* **Given exercise**
Reproduce each of the items below verbatim, changing nothing.

[Stored records]
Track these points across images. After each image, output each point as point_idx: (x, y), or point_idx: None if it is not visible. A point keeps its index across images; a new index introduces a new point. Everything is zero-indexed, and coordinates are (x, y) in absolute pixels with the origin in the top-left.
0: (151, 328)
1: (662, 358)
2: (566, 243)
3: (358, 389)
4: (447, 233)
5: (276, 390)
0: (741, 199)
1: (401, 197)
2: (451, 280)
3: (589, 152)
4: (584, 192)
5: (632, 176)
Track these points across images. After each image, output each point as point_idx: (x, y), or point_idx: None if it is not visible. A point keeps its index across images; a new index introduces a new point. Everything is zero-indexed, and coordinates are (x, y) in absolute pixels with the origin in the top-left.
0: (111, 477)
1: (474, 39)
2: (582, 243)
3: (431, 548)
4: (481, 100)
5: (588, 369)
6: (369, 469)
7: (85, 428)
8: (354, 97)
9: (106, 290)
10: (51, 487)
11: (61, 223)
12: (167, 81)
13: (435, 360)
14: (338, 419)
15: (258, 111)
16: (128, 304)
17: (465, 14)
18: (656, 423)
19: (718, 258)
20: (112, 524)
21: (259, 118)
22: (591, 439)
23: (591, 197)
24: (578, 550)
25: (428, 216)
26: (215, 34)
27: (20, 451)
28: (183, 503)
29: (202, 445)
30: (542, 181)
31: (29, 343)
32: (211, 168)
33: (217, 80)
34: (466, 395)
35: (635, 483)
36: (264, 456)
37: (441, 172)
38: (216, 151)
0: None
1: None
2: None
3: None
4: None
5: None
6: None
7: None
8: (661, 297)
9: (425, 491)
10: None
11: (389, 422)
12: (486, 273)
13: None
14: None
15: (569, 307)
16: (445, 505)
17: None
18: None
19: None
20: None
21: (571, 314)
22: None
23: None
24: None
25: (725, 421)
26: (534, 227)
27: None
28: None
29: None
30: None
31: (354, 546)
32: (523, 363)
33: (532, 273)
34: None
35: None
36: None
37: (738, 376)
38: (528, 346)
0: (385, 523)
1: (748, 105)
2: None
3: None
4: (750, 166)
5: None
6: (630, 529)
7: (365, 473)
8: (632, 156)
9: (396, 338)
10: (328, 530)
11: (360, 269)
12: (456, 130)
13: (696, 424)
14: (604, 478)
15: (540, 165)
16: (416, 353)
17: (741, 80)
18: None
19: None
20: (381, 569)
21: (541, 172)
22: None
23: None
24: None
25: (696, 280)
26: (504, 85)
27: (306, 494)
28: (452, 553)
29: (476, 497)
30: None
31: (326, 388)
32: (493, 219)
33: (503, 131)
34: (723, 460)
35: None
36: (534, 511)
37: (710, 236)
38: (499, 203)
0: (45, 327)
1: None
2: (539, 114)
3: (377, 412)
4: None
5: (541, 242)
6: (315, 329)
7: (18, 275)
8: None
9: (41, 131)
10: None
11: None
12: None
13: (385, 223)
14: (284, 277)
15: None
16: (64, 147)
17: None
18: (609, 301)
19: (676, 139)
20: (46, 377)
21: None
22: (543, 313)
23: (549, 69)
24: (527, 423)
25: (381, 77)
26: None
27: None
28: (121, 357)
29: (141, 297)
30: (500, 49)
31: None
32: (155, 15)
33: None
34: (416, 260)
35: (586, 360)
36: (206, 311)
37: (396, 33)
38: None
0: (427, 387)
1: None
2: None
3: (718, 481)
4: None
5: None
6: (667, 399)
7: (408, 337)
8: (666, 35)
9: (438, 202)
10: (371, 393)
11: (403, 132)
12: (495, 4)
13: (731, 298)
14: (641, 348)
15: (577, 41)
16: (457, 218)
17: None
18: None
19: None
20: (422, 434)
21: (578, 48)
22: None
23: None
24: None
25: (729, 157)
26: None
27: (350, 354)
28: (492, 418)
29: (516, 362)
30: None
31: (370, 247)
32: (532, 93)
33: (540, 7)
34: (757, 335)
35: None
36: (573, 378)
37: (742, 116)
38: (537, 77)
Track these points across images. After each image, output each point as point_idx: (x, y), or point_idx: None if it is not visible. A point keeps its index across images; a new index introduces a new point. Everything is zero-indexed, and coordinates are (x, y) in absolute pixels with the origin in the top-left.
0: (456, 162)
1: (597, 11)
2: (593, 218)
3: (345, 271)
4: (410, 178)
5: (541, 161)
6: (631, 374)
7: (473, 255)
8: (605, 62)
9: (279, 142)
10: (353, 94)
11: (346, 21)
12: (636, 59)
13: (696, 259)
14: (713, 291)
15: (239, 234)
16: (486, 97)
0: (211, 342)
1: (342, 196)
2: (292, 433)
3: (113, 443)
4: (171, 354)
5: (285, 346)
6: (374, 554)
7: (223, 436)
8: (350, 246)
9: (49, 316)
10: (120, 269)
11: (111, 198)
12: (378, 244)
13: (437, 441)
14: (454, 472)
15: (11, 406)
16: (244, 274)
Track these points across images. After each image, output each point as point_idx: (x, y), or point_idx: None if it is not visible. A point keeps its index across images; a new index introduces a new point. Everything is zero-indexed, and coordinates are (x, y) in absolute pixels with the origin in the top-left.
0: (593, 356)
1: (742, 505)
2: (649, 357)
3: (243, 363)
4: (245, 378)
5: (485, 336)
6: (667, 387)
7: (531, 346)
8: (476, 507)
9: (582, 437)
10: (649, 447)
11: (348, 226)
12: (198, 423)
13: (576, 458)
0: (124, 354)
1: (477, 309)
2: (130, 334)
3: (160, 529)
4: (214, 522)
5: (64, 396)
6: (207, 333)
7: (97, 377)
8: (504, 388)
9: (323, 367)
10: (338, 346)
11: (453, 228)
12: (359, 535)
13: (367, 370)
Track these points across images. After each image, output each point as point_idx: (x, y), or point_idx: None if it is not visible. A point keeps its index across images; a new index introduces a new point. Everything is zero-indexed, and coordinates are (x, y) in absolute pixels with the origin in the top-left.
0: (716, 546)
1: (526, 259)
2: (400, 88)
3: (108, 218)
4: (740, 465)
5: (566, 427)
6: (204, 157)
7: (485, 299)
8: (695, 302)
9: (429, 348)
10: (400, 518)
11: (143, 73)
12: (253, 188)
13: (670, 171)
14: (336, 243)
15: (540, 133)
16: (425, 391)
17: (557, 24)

* **Exercise response**
Track these points across images. After each image, output each point as point_idx: (x, y), or point_idx: None if it is not visible. A point keeps its index across images; a new index introduces a new point. Everything is zero-indexed, and coordinates are (x, y) in absolute pixels with the origin in the top-left.
0: (151, 328)
1: (662, 358)
2: (566, 243)
3: (358, 389)
4: (447, 233)
5: (276, 390)
0: (741, 199)
1: (401, 197)
2: (451, 280)
3: (589, 152)
4: (584, 192)
5: (632, 176)
Track these points across images. After each image, output each point as point_idx: (x, y), or point_idx: None if it is not visible. A point keeps its index across images; a new index introduces a new point. Everything is zero-indexed, and coordinates are (x, y) in absolute pixels with the origin in the top-left.
0: (111, 477)
1: (474, 39)
2: (582, 243)
3: (431, 548)
4: (481, 100)
5: (588, 369)
6: (369, 469)
7: (85, 428)
8: (354, 97)
9: (106, 290)
10: (51, 487)
11: (61, 223)
12: (167, 81)
13: (435, 360)
14: (338, 419)
15: (258, 111)
16: (128, 304)
17: (465, 14)
18: (656, 423)
19: (718, 258)
20: (112, 524)
21: (259, 118)
22: (591, 439)
23: (591, 197)
24: (578, 550)
25: (428, 216)
26: (215, 34)
27: (20, 451)
28: (183, 503)
29: (202, 445)
30: (542, 181)
31: (29, 343)
32: (211, 168)
33: (217, 80)
34: (466, 395)
35: (635, 483)
36: (264, 456)
37: (441, 172)
38: (216, 151)
0: None
1: None
2: None
3: None
4: None
5: None
6: None
7: None
8: (661, 297)
9: (425, 491)
10: None
11: (389, 422)
12: (486, 273)
13: None
14: None
15: (569, 307)
16: (445, 505)
17: None
18: None
19: None
20: None
21: (571, 314)
22: None
23: None
24: None
25: (725, 421)
26: (534, 227)
27: None
28: None
29: None
30: None
31: (354, 546)
32: (523, 363)
33: (532, 273)
34: None
35: None
36: None
37: (738, 376)
38: (528, 346)
0: (385, 523)
1: (748, 105)
2: None
3: None
4: (750, 166)
5: None
6: (630, 529)
7: (365, 473)
8: (632, 156)
9: (396, 338)
10: (328, 530)
11: (360, 269)
12: (456, 130)
13: (696, 424)
14: (604, 478)
15: (540, 165)
16: (416, 353)
17: (741, 80)
18: None
19: None
20: (381, 569)
21: (541, 172)
22: None
23: None
24: None
25: (696, 280)
26: (504, 85)
27: (306, 494)
28: (452, 553)
29: (476, 497)
30: None
31: (326, 388)
32: (493, 219)
33: (503, 131)
34: (723, 460)
35: None
36: (534, 511)
37: (710, 236)
38: (499, 203)
0: (45, 327)
1: None
2: (539, 114)
3: (377, 412)
4: None
5: (541, 242)
6: (315, 329)
7: (18, 275)
8: None
9: (41, 131)
10: None
11: None
12: None
13: (385, 223)
14: (284, 277)
15: None
16: (64, 147)
17: None
18: (609, 301)
19: (676, 139)
20: (46, 377)
21: None
22: (543, 313)
23: (549, 69)
24: (527, 423)
25: (381, 77)
26: None
27: None
28: (121, 357)
29: (141, 297)
30: (500, 49)
31: None
32: (155, 15)
33: None
34: (416, 260)
35: (586, 360)
36: (206, 311)
37: (396, 33)
38: None
0: (427, 387)
1: None
2: None
3: (718, 481)
4: None
5: None
6: (667, 399)
7: (408, 337)
8: (666, 35)
9: (438, 202)
10: (371, 393)
11: (403, 132)
12: (495, 4)
13: (731, 298)
14: (641, 348)
15: (577, 41)
16: (457, 218)
17: None
18: None
19: None
20: (422, 434)
21: (578, 48)
22: None
23: None
24: None
25: (729, 157)
26: None
27: (350, 354)
28: (492, 418)
29: (516, 362)
30: None
31: (370, 247)
32: (532, 93)
33: (540, 7)
34: (757, 335)
35: None
36: (573, 378)
37: (742, 116)
38: (537, 77)
Track these points across images. After each image, output each point as point_idx: (x, y), or point_idx: None if it is not visible. A point keeps its index across images; a new index introduces a new point. Everything is zero-indexed, and coordinates are (x, y) in absolute pixels with the origin in the top-left.
0: (456, 162)
1: (597, 11)
2: (593, 218)
3: (345, 271)
4: (410, 178)
5: (541, 161)
6: (631, 374)
7: (473, 255)
8: (605, 62)
9: (279, 142)
10: (353, 94)
11: (346, 21)
12: (636, 59)
13: (696, 259)
14: (713, 291)
15: (239, 234)
16: (486, 97)
0: (211, 342)
1: (342, 196)
2: (292, 433)
3: (113, 443)
4: (171, 354)
5: (285, 346)
6: (374, 554)
7: (223, 436)
8: (350, 246)
9: (49, 316)
10: (120, 269)
11: (111, 198)
12: (378, 244)
13: (437, 441)
14: (454, 472)
15: (11, 406)
16: (244, 274)
Track these points across images. After each image, output each point as point_idx: (x, y), or point_idx: None if it is not visible. A point keeps its index across images; a new index introduces a new point. Everything is zero-indexed, and coordinates are (x, y) in absolute pixels with the origin in the top-left.
0: (593, 356)
1: (742, 505)
2: (649, 357)
3: (243, 363)
4: (245, 378)
5: (485, 336)
6: (667, 387)
7: (531, 346)
8: (476, 507)
9: (582, 437)
10: (649, 447)
11: (348, 226)
12: (198, 423)
13: (576, 458)
0: (124, 354)
1: (477, 309)
2: (130, 334)
3: (160, 529)
4: (214, 522)
5: (64, 396)
6: (207, 333)
7: (97, 377)
8: (504, 388)
9: (323, 367)
10: (338, 346)
11: (453, 228)
12: (359, 535)
13: (367, 370)
Track these points across images. After each image, output each point as point_idx: (x, y), or point_idx: None if it is not visible. A point keeps its index across images; a new index introduces a new point. Everything is zero-indexed, and coordinates are (x, y) in absolute pixels with the origin in the top-left.
0: (716, 546)
1: (526, 259)
2: (400, 88)
3: (108, 218)
4: (740, 465)
5: (566, 427)
6: (204, 157)
7: (485, 299)
8: (695, 302)
9: (429, 348)
10: (400, 518)
11: (143, 73)
12: (253, 188)
13: (670, 171)
14: (336, 243)
15: (540, 133)
16: (425, 391)
17: (557, 24)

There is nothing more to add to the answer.